Elbette yaşananlar şaşırtıcı değil derken olanları normalleştirmek değil amacım. Ama bu gerçekler ortadayken, sanki çok demokratik bir ülkedeymişiz, sanki SETA gerçekten düşünce üretiyormuş, sanki AKP üretilecek makul bir düşünceye ihtiyaç duyuyormuş gibi duruma şaşırmanın bir anlamı olmadığını düşünüyorum. SETA’nın raporu geldiğimiz aşamanın göstergesidir ve bizzat uluslararası basının yıllardır görmek istemediği gerçeğin kendisine dönmüş olmasının kanıtıdır.
İnsan, “etme bulma dünyası” demek istiyor ama bunun “duruma sevinmek” şeklinde algılanmasından çekiniyor. Bu rapora baktığımda tam da bugün SETA’nın ileri sürdüğü gerekçeler nedeniyle cezaevine girmiş, siyasi operasyonlara maruz kalmış bir gazeteci olarak birkaç yıl önce AB’den gelen yüksek bir heyet ile yaptığımız toplantıyı hatırladım. O toplantıya MİT TIR’ları davası nedeniyle bir süre tutuklandıktan sonra serbest bırakılan Cumhuriyet Gazetesi’nin o dönemdeki temsilcisi ve şimdiki Adalar Belediye Başkanı Erdem Gül de davet edilmişti. Uzaylılarla diyalog kurar gibi, o her şeye yabancılaşan tavırları ile; tutuklanmış, mahkemelerde ve cezaevlerinde süründürülmüş gazetecilere, “E anlatın bakalım neler yaşadınız” sorularını yöneltmişlerdi. Öyle hiçbir şeyi bilmeyen görmeyen, duyumsamayan bir sinir bozucu bir yabancılıkla sormuşlardı ki… Anlatılanların karşındaki insanlarda bir çeşit hedonist duyguya yol açtığına tanıklık etmek zorlamıştı. O toplantıda, “Ne öğrenmek istiyorsunuz, neyi bilmiyorsunuz da teyit etmek istiyorsunuz, bütün bu yaşananlar sizin için yeterli bir veri ve bilgi değil mi” diyerek tepki göstermiş ve hakkımızda hazırlanan ve tamamı haberlerimizden oluşan 800 sayfalık iddianameyi önlerine koymuştum.

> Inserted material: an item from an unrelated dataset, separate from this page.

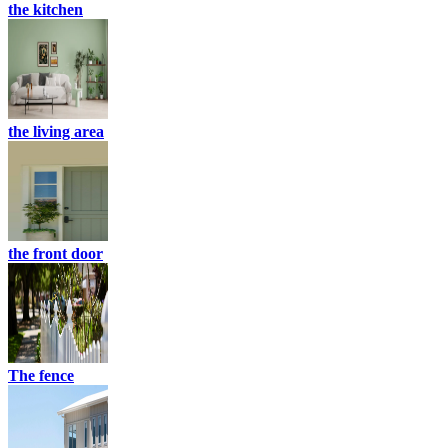
the kitchen
the living area
the front door
The fence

Şimdi o çok bilen batılıların yaşadıkları bu şaşırma halini görünce, dünyaya ve kendi gerçeklerine karşı yaşadıkları yabancılaşma haline üzülüyor insan. Esas soru şu. Dünya daha ne kadar yaşanan her türlü kötülük karşısında kendi konforunu bozmamayı sürdürecek? Mesele yabancılaşmak mı, iktidar açlığını gidermek için kötülükle uzlaşmak mı emin değilim. Bütün bunlar belki de George Orwell’ın milliyetçiliği tanımlamak için kullandığı “kendini aldatma ile karışık bir iktidar açlığı” tespitinden başka bir şey değil.